**Instructions for the task**
List every person named in the Lehman excerpt, using each name as it appears there.

Paulson knew he couldn’t do much for Lehman himself. Treasury itself did not have any powers to regulate Lehman, so it would be left to the other agencies to help manage a failure. But that made him anxious.
Earlier in the summer, David Nason had held a meeting with the SEC and told Paulson they were not on top of the situation. With streams of spreadsheets of Lehman’s derivative positions splayed before them in the Grant conference room, he had questioned Michael A. Macchiaroli, an associate director at the SEC, about what they would do if Lehman failed.
“There are a lot of positions,” Macchiaroli said. “I’m not sure what we’d do with the positions, but we’d try to net them out, and we’d go in there, and SIPC would come in,” he added, referring to Securities Investor Protection Corporation, which acts in a quasi-FDIC capacity but on a much smaller scale.
“That can’t be the answer,” Nason replied. “That would be a mess.”
“The problem is that half their book is the U.K.,” Macchiaroli said, explaining that many of Lehman’s trades went through its unit in London.
“And their counterparties are outside the United States, and we don’t have jurisdiction over them.” In the event of a disaster, all the SEC could do was try to maintain Lehman’s U.S. broker-dealer unit, but the holding company and all of its international subsidiaries would have to file for bankruptcy.
There were no good answers. Nason had raised the possibility that they might have no choice in an emergency but to go to Congress and seek permission to guarantee all of Lehman’s trades.
But as quickly as he raised the idea, he shot himself down.
“To guarantee all the obligations of the holding company, we would have to ask Congress to use taxpayer money to guarantee obligations that are outside the U.S.,” he announced to the room. “How the hell would we ask for that?”
Across a sweeping meadow from the Jackson Lake Lodge, the towering white peaks of the Tetons offered a majestic view, but one that no longer took Ben Bernanke’s breath away the way it once had. As he walked its trails on August 22 he recalled that it was here, at the Federal Reserve Bank of Kansas City’s summer symposium in the Grand Teton National Park, that he had first made his name nearly a decade ago. For the next three days, however, he could expect little more than criticism, questioning of his actions over the past year and questions about what role the government should play with respect to Fannie and Freddie. In the summer of 1999, when the mania for Internet stocks was in full bloom, Bernanke and Mark Gertler, an economist at New York University, had presented a paper at Jackson Hole that contended that bubbles of that sort need not be a huge concern of the central bank. Pointing to steps taken by the Federal Reserve in the 1920s to pop a stocks bubble that only created problems when an economic downturn took hold, Bernanke and Gertler argued that the central bank should restrict itself to its primary responsibility: trying to keep inflation stabilized. Rising asset prices should only be a concern for the Fed when they fed inflation. “A bubble, once ‘pricked,’ can easily degenerate into a panic,” they argued in a presentation that had been the talk of the conference and had attracted the favorable notice of Alan Greenspan.

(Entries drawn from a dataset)
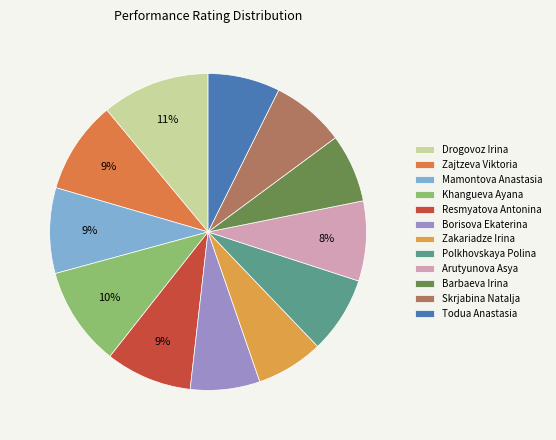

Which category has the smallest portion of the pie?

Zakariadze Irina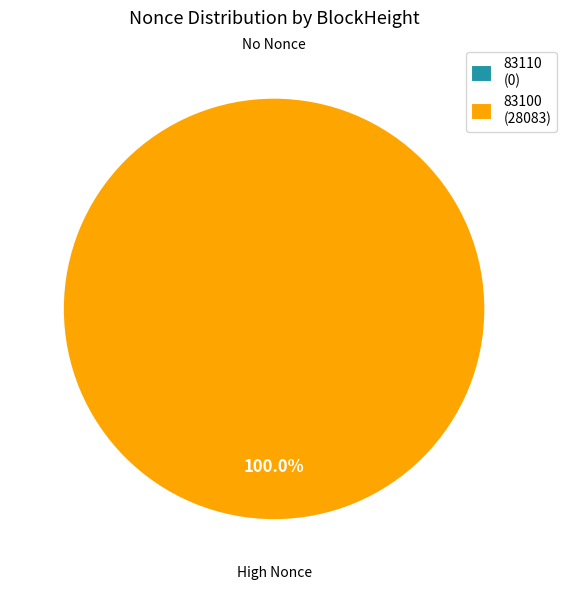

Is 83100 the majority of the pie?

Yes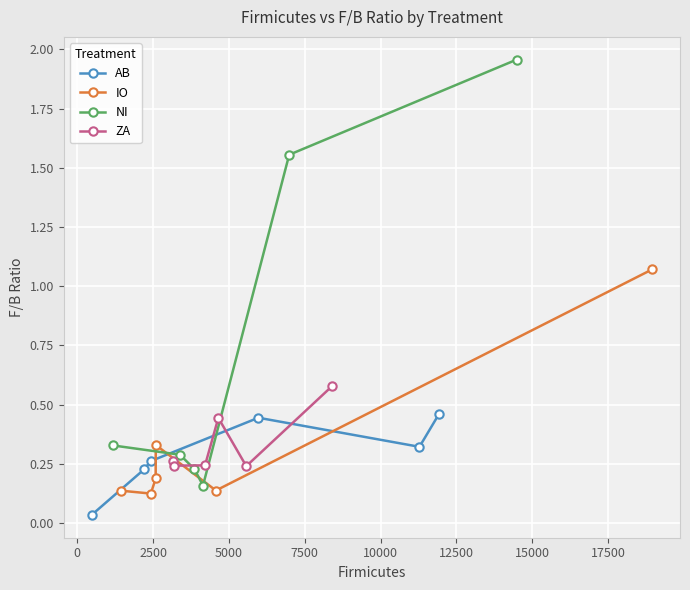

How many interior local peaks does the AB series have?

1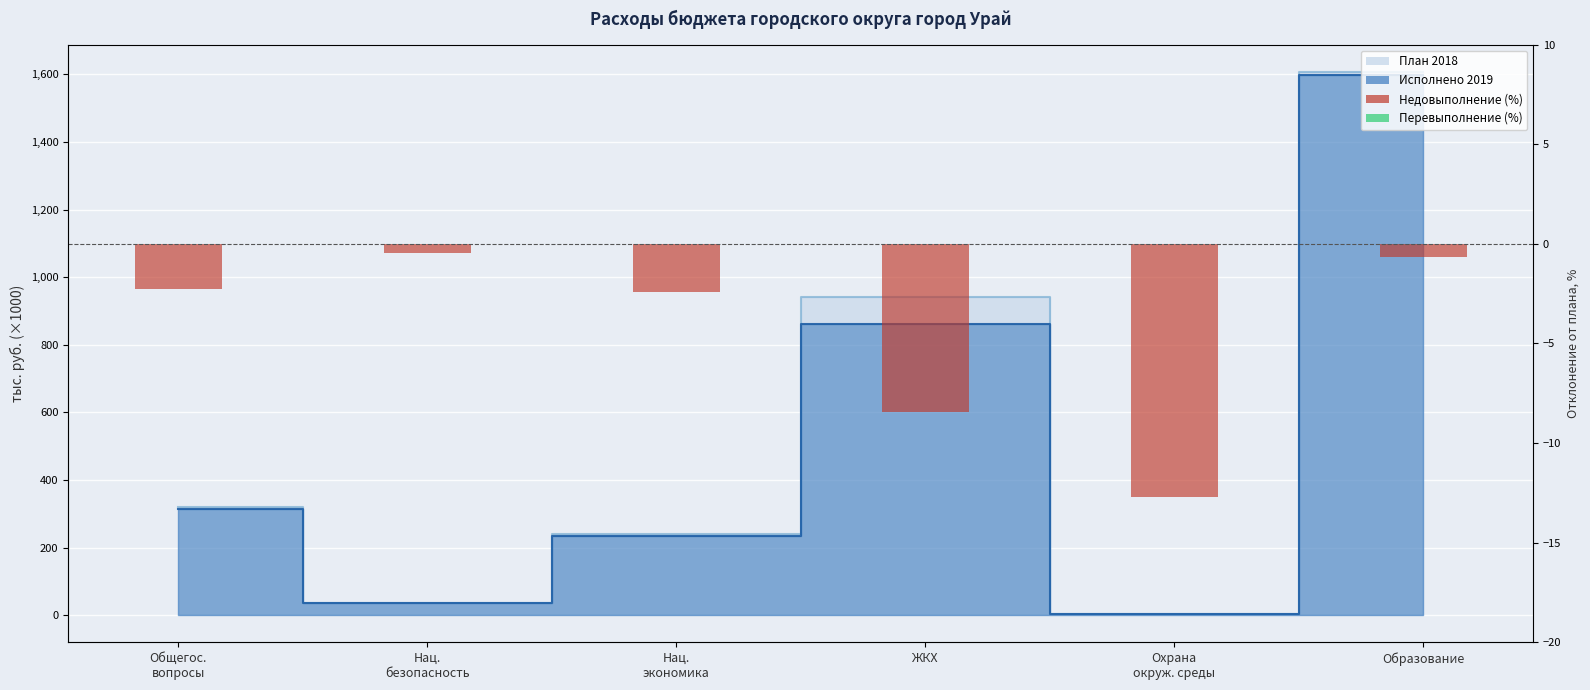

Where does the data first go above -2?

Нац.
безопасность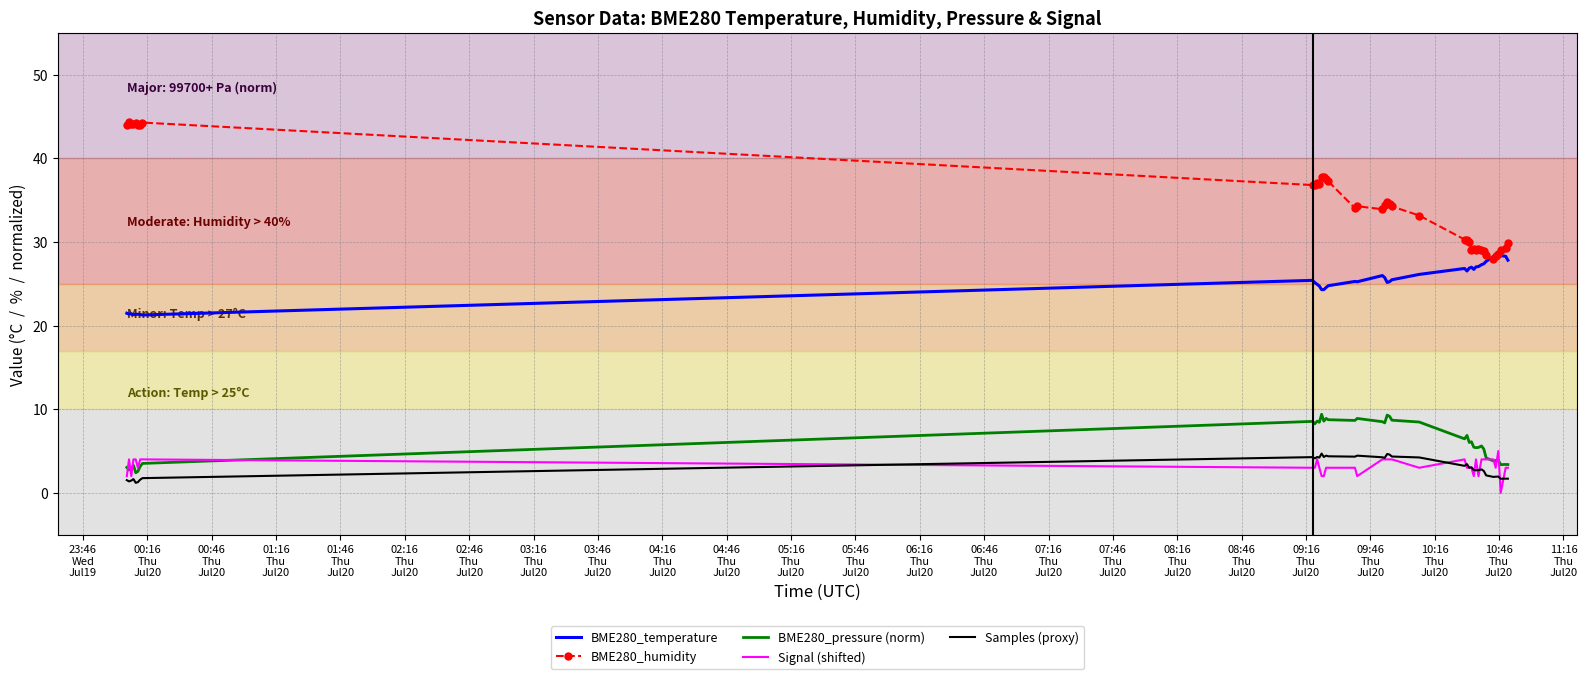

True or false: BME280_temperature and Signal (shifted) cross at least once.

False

**Answer to this problem**
Paulson, David Nason, Michael A. Macchiaroli, Ben Bernanke, Mark Gertler, Alan Greenspan